Part II: Data Collection and Cleaning (10%, due Week 4)
Interim Progress Report (5%, due Week 7): October 18
Peer Review Report: (Week 8): October 23
Part III: Data Analysis (15%, due Week 10): November 6
Peer Review Report: (Week 11): November 13
Part IV: (15%) Final Report: December 2
Presentation (5%) due Last Date of Class: December 4 or 11
Complete research paper should include:
Introduction
Literature Review
Data and Methodology
Robustness Checks or Sensitivity/Sub-group Analysis
Conclusion
References
Appendices (if any)
Presentation (5%)
- 15-minute presentation of your research to the class
See here for an example for the kind of report expected at each stage, based on the first research proposal on the impact of remote work on urban housing prices.
Additional Requirements
- You should submit a PDF of your report by the deadline, along with the Github repository link
- Your GitHub repository should include all code, data, and the Quarto document for your report
- At each stage, you should submit your work to GitHub to follow the progress of your project
Resources
- Textbook: Békés, G., & Kézdi, G. (2021). Data Analysis for Business, Economics, and Policy. Cambridge University Press. Additional resources are available on the book’s website: Data Analysis
Course Policies
- Attendance: Attendance is highly recommended. Classes will not be recorded, and except for exceptional cases, there will be no online classes.
- Late Assignments: Late assignments will not be accepted unless prior arrangements have been made with the instructor.
- Academic Integrity: All work submitted must be your own.

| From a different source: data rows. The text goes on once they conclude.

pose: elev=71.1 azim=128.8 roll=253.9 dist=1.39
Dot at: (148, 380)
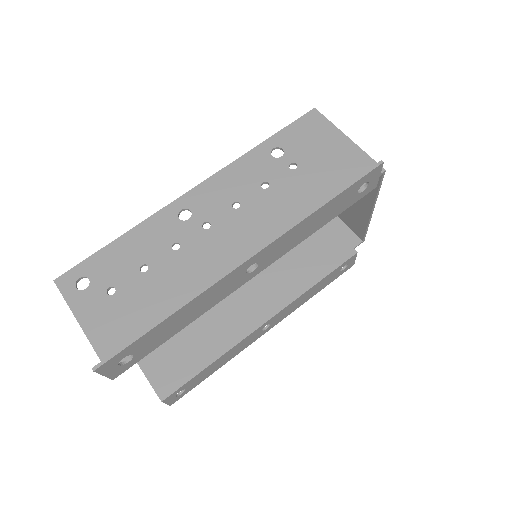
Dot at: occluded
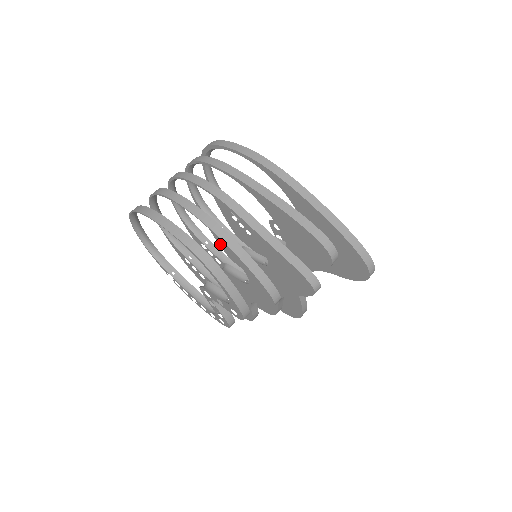
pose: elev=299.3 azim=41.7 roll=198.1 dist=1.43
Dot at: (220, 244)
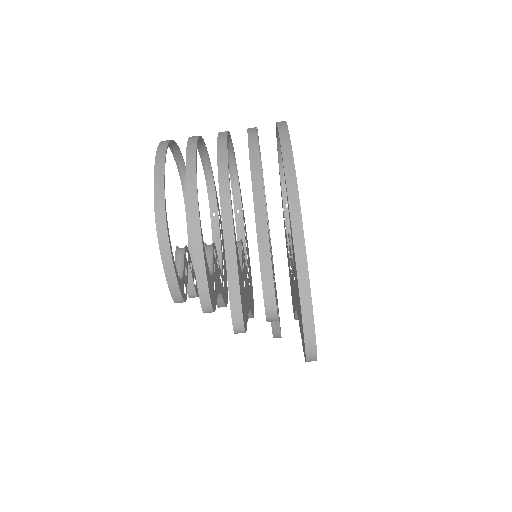
Dot at: occluded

Plagiarism will not be tolerated and will result in a failing grade for the assignment or course.
- AI Usage: The use of AI in the class is allowed. However, you must disclose any AI tools used in your assignments. AI is a tool you can use to generate ideas, edit your text, provide help with coding, etc. However, it is completely unacceptable to use AI to generate the entire assignment. You will have to be able to explain and defend your work in class.